Coping with a prison sentence and the rocky road that follows release from it is a challenging for anyone. But it can be paticularly traumatic for the people affected by conditions such as autism.
Developed in 2014, St Giles Trust’s ASD (Autism Spectrum Disorder) project came about as a result of recommendations from a 2012 evaluation into our female Through the Gates project, WIRE, which supported vulnerable female prison leavers returning to London. The recommendations – and the anecdotal experience of staff working on WIRE – highlighted the significant number of very vulnerable women who had mental health needs around ASD traits and personality disorder.
Funded by the National Offender Management Service (NOMS), St Giles Trust’s ASD project provides support to prison leavers from HMP Holloway with Autistic and Personality Disorder Traits. It is delivered in partnership with The Cambian Group who offer specialist healthcare to people affected by such issues.
The small team comprise London Prisons Manager Shiyamali Tharamakulasingham and experienced Caseworker Molly Hayhurst. A psychologist from The Cambian Group is also attached to the project.
Shiyamali explains that the project aims to “avoid women going down the emergency services route.” There is limited awareness in the sector of issues around ASD and the fact that many women in the criminal justice system may be experiencing them. Women in prison who are seen as disruptive and ‘kicking off’ may have the condition underlying their behaviour.
Autism Spectrum Disorder is a lifelong condition affecting how a person communicates and makes sense of the world around them. Typical traits are wide-ranging but the institutionalised environment of custody and the stark contrast of the world outside when released can worsen someone’s condition. Noisy, artificially light wings, banter from prisoners and staff, sudden changes to routine through lock-downs can all increase someone’s stress and the problematic behaviour which results from it.
“We treat each client as an individual because autism affects people in different ways,” says Molly. “We’ll work with what restricts them day to day and that can be pretty much anything.” Alongside basic needs such as housing and benefits, Molly’s work is more personalised – for example, accompanying a client on public transport to increase their confidence using it.
The ultimate goal is to help reduce the likelihood of re-entering the criminal justice system, assist women to become independent and create a lifestyle where the woman has both support and opportunities.
A key part involves training and supporting other professionals working with the client. “We often have to remind professionals that someone is autistic,” says Shiyamali. Diagnosis can take more than a year so women can be delayed in receiving the support they need. Although awareness of women and ASD has increased, there is still a lack of knowledge. ASD is often seen as a male disorder and the condition is more frequently hidden in women.

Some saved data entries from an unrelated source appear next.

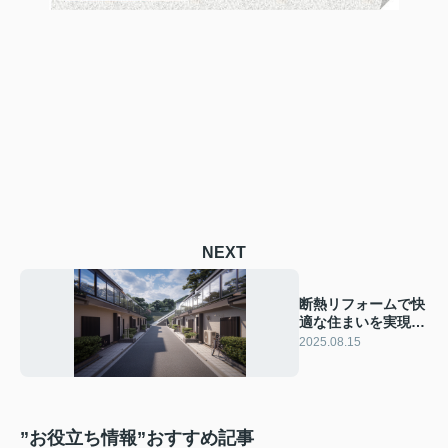
NEXT
断熱リフォームで快
適な住まいを実現！
リノベーション費用
2025.08.15
対効果も解説
”お役立ち情報”おすすめ記事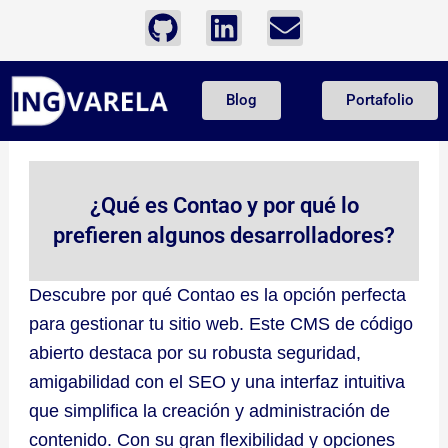
Ir
G
L
E
al
i
i
n
contenido
t
n
v
Blog
Portafolio
h
k
e
u
e
l
b
d
o
i
p
¿Qué es Contao y por qué lo
n
e
prefieren algunos desarrolladores?
Descubre por qué Contao es la opción perfecta
para gestionar tu sitio web. Este CMS de código
abierto destaca por su robusta seguridad,
amigabilidad con el SEO y una interfaz intuitiva
que simplifica la creación y administración de
contenido. Con su gran flexibilidad y opciones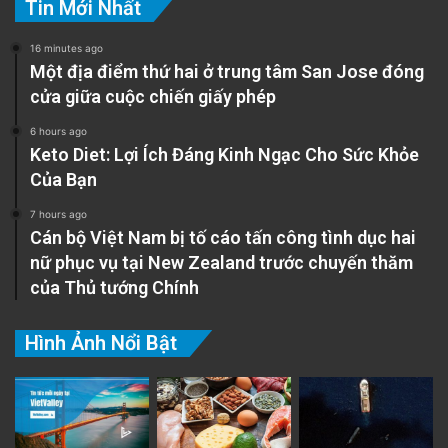
Tin Mới Nhất
16 minutes ago
Một địa điểm thứ hai ở trung tâm San Jose đóng
cửa giữa cuộc chiến giấy phép
6 hours ago
Keto Diet: Lợi Ích Đáng Kinh Ngạc Cho Sức Khỏe
Của Bạn
7 hours ago
Cán bộ Việt Nam bị tố cáo tấn công tình dục hai
nữ phục vụ tại New Zealand trước chuyến thăm
của Thủ tướng Chính
Hình Ảnh Nổi Bật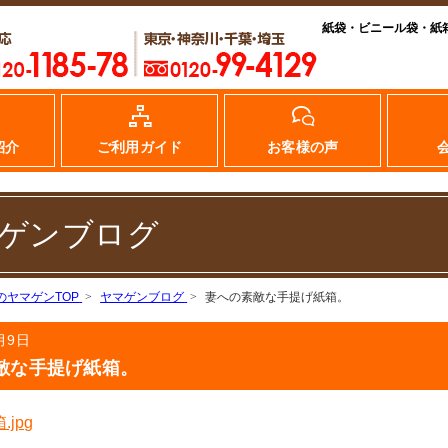
紙袋・ビニール袋・紙
紹介
ご利用ガイド
お客様の声
ゲンブログ
のヤマゲンTOP
ヤマゲンブログ
妻への素敵な手提げ紙箱。
月9日
敵な手提げ紙箱。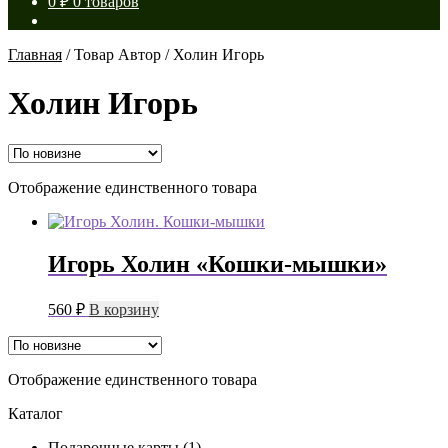
0
₽
0 товаров
Главная
/
Товар Автор
/
Холин Игорь
Холин Игорь
Отображение единственного товара
Игорь Холин «Кошки-мышки»
560
₽
В корзину
Отображение единственного товара
Каталог
Подарочные карты
(1)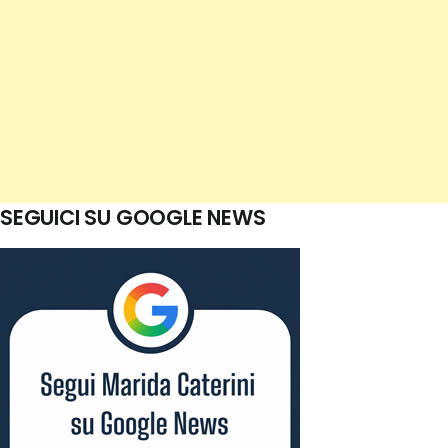
SEGUICI SU GOOGLE NEWS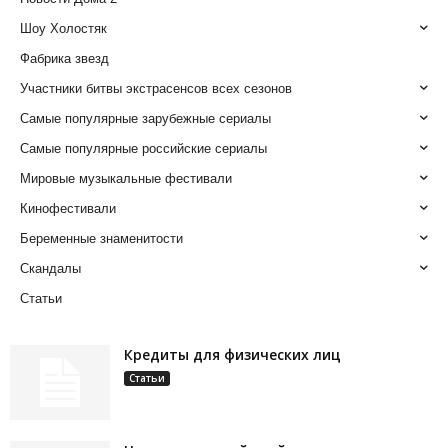
Шоу Холостяк
Фабрика звезд
Участники битвы экстрасенсов всех сезонов
Самые популярные зарубежные сериалы
Самые популярные российские сериалы
Мировые музыкальные фестивали
Кинофестивали
Беременные знаменитости
Скандалы
Статьи
Кредиты для физических лиц
Статьи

Molly helps the women understand their condition and how certain behaviour can lead to being restrained or taken into segregation. One of the key activities of the team is collecting tools and resources to support both clients and the people who work with them
As well as providing support in prison, the project provides through the gates and community-based support as well. A limit is kept on caseloads due to the highly intensive nature of the support needed by the clients and the fact the team are small. In the first year of the project, six women were supported through it against a target of five and this year we are already on track to reach our target of eight.
A NOMS-backed evaluation into the project is now underway. It will look at factors such as improvements in the quality of life for clients, a reduction in emergency contacts with public services, levels of offending and the satisfaction of both clients and partners with the service.
Alongside improving life for the client, the project aims to relieve some of the burden felt by other frontline professionals including those in prisons, probation, specialist agencies and the NHS. Women with the condition can often make frequent and inappropriate use of services and exhibit challenging behaviour when they do. Ensuring the client is supported and that other professionals working with them are aware of their condition and know how to deal with it helps everyone.